In operation, process fluid 70 is pumped from the surface to the downhole tool assembly 188. At the downhole tool assembly 188, the process fluid 70 exits nozzles of the jetting tool 190 to fracture the subterranean formation 182 and enters the lower fluid inflatable packer 192 which inflates to seal a lower portion of the wellbore 180 from the process fluid 70 and process fluid 70 pressures of the SURGIFRAC fracturing service operation. Upon termination of the operation and process fluid 70 pumping, the lower fluid inflatable packer 192 deflates to a deflated state such that the tubing string 186 and downhole tool assembly 188 may be retrieved to the surface or repositioned in the wellbore 180. In the deflated state, the lower fluid inflatable packer 192 may return to its original deflated, or relaxed, position or to an intermediate position in which it is not sealing and/or engaged with the wellbore 180.
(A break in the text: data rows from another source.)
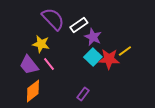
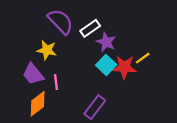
pink line: (49, 64) -> (56, 82), moved, turned 32
purple rectangle: (83, 94) -> (95, 107), size x1.5

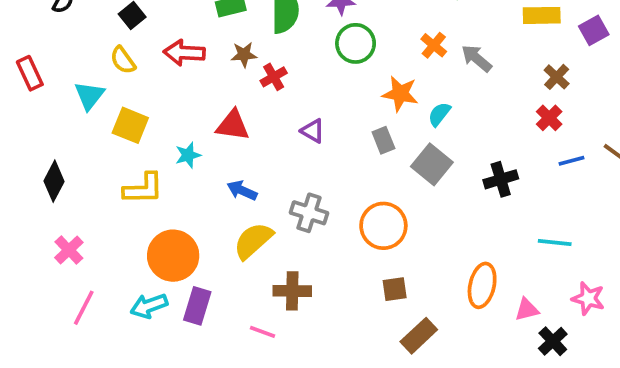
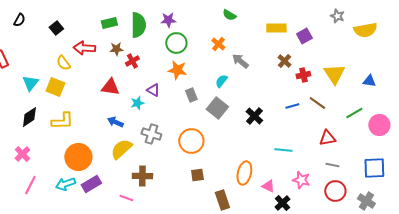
gray arrow: (477, 58) -> (240, 61), moved
yellow semicircle: (123, 60) -> (63, 63), moved
orange star: (400, 94) -> (177, 70), moved
cyan triangle: (89, 96) -> (30, 83), moved
red cross: (549, 118) -> (303, 75), moved, turned 32
cyan star: (188, 155) -> (137, 103), moved
black cross: (501, 179) -> (254, 116), turned -30
black diamond: (54, 181) -> (29, 117), moved, turned 30
purple rectangle: (197, 306) -> (91, 184), turned 42
pink triangle: (527, 310) -> (268, 186), turned 40
brown rectangle: (419, 336) -> (222, 200), moved, turned -66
FIG. 6 is one embodiment of a method for deploying and using the fluid inflatable packer 20. The method will be described in connection with the frac operation of FIG. 4. The method may be used for any other suitable well treatment or other process.

Referring to FIG. 6, the method begins at step 200 in which the upper and lower fluid inflatable packers 150 and 154 are along with the jetting tool 152 positioned in the wellbore 130. At step 202, process fluid 70 is pumped from the surface down the tubing string 142 to the upper and lower fluid inflatable packers 150 and 154 and jetting tool 152. At step 204, the upper and lower fluid inflatable packers 150 and 154 are inflated by flowing process fluid 70 at pressure into the inflation chamber 72. In one embodiment, the process fluids 70 may be pumped at pressures of between 3,000 and 7,000 psi.
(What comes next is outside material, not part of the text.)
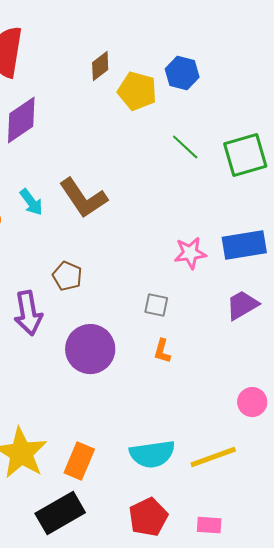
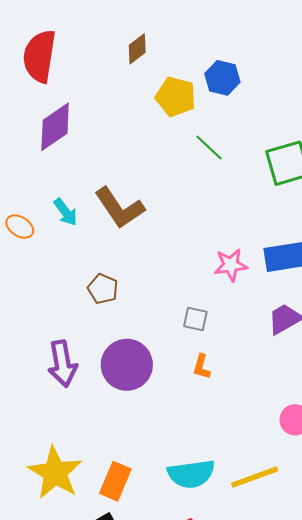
brown diamond: (100, 66) -> (137, 49), moved
green line: (185, 147) -> (209, 148), moved
purple arrow: (28, 313) -> (62, 364), moved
Next, at step 206, process fluid 70 pressure is maintained to perform the frac process through jetting tool 152. At step 208, inflation of the upper and lower fluid inflatable packers 150 and 154 is maintained based on the maintained process fluid 70 pressure.
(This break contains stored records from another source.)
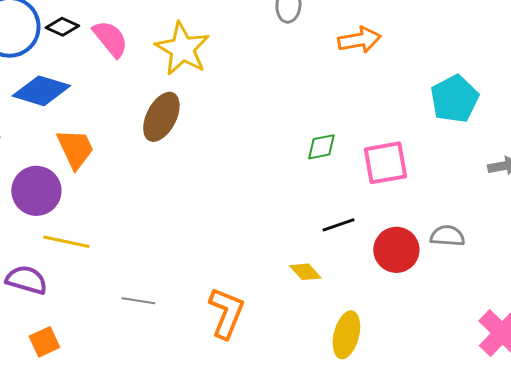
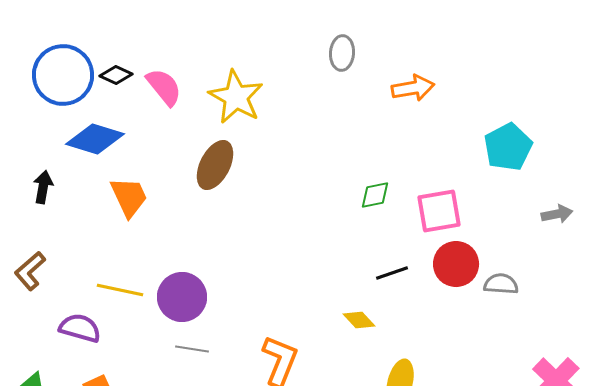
purple circle: (36, 191) -> (182, 297), moved
red circle: (396, 250) -> (456, 264), moved

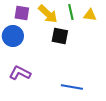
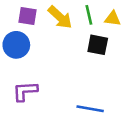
black square: (60, 36) -> (98, 45), moved
purple L-shape: (20, 73) -> (25, 91), turned -30

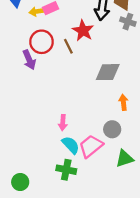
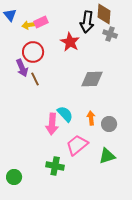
brown line: (68, 46) -> (35, 79), moved
orange arrow: (123, 102) -> (91, 118), moved
pink arrow: (63, 123) -> (52, 124), size x1.5
gray circle: (112, 129) -> (109, 124), moved
cyan semicircle: (71, 145) -> (65, 114), moved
At step 210, after a completion of the frac process, pumping of the process fluid 70 is terminated. At step 212, as the pressure of process fluid 70 declines downhole upon termination of pumping, the upper and lower fluid inflatable packers 150 and 154 are each deflated automatically by the tension of the inflatable element 42 forcing process fluid 70 out of the inflation chamber 72 back into the main longitudinal passageway 30 of the open mandrel 22. The upper and lower fluid inflatable packers 150 and 154 may deflate to the initial deflated position or deflate to an intermediate deflated position that releases the seal against the wellbore 130 and allows the upper and lower fluid inflatable packers 150 and 154 to be retrieved from or repositioned in the wellbore 130.

Next, at decisional step 214, if another frac process is to be performed, the Yes branch of step 214 returns to step 200 in which the upper and lower fluid inflatable packers 150 and 154 along with the jetting tool 152 are repositioned in the wellbore 130 and the process repeated for another zone of the wellbore 130. If another frac process is not to be performed, the No branch of decisional step 214 leads to the end of the method in which upper and lower fluid inflatable packers 150 and 154 are inflated to seal the annulus 148 of the wellbore 130 during a frac or other process without being mechanically set such that the upper and lower fluid inflatable packers 150 and 154 are automatically released upon the termination of process fluid 70 pumping and the resulting reduction in process fluid 70 pressure. In addition, as previously described, unfiltered process fluid 70 may be used to directly inflate the upper and lower inflatable fluid packers 150 and 154 without the upper and lower fluid inflatable packers 150 and 154 becoming clogged, stuck, or permanently set.

Although the present invention has been described in several embodiments, various changes and modifications may be suggested to one skilled in the art. It is intended that the present invention encompass such changes and modifications as fall within the scope of the appended claims.